Here in Georgia, we’ve been talking about the possibility of a runoff in at least one of the two marquee races since at least July. With early voting starting on Monday and recent poll results continuing to show a tight contest between Democrat Michelle Nunn and Repubican David Perdue, along with consistent support for Libertarian Amanda Swafford in the 4-5% range, the national media is paying more attention to the idea.
The latest is the Washington Examiner‘s Betsy Woodruff, who this morning contemplates a possible nightmare scenario, especially if Georgia’s race will decide control of the Senate.
One Georgian quoted in the story isn’t sure Swafford is going to end up with the number of votes needed to force the race into overtime:
Debbie Dooley, a member of the Tea Party Patriots board of directors, said she thinks enough undecided voters will line up behind Perdue to let him pull off a win without a runoff. Dooley said that while she thinks Swafford is “an excellent candidate,” the national implications of the race will discourage voters from backing the libertarian. And Swafford’s fundraising troubles are her biggest weakness.
“Were that to change, that could change the whole dynamic,” Dooley added.
Dooley also said there is residual bad blood toward Perdue among some grassroots activists because he once belittled Republican primary contender Karen Handel for not having a college degree. Perdue later called Handel to apologize, per the Atlanta Journal-Constitution. But Dooley said that not everyone has moved on.
“But none of that is causing the heartburn that Harry Reid is causing,” she added.
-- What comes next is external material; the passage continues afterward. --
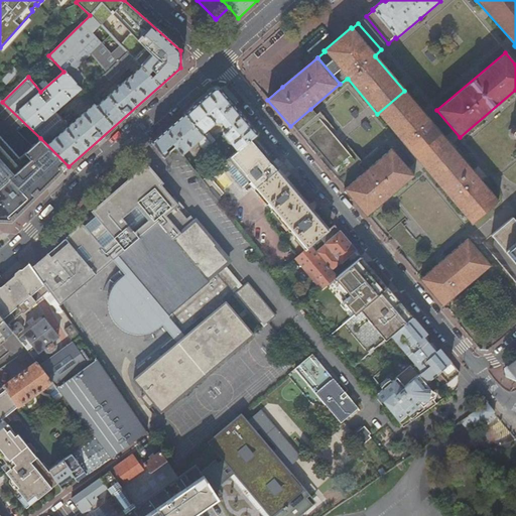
[(223,135),(236,151),(251,139),(257,134),(220,90),(212,90),(183,114),(202,135),(215,123),(220,123),(224,128),(222,130),(223,132),(223,135)]
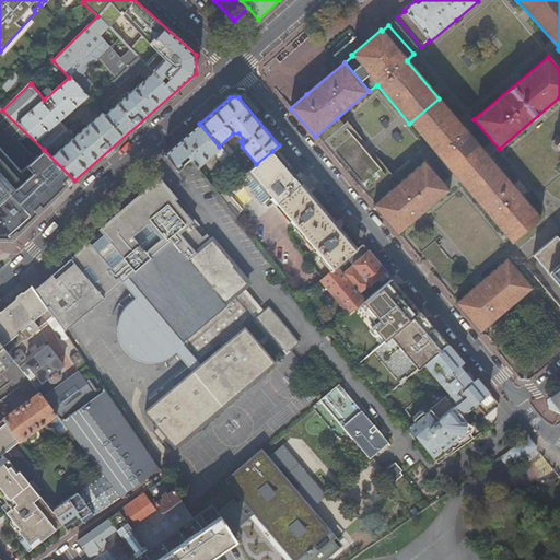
[(439,98),(409,124),(511,243),(540,219),(465,128),(464,128),(439,98)]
Some of the most recent polling in the race shows the gap between Perdue and Nunn tightening. The Public Policy Polling survey was conducted prior to the revelation of a deposition by David Perdue in which he talked about his role in outsourcing jobs for Pillowtex. The SurveyUSA poll out this week was partially conducted over last weekend, which means the Perdue news could have affected the results.
And both polls were taken before Tuesday’s Senate debate in Perry, which provided the Libertarian candidate with the biggest stage so far to define herself to voters.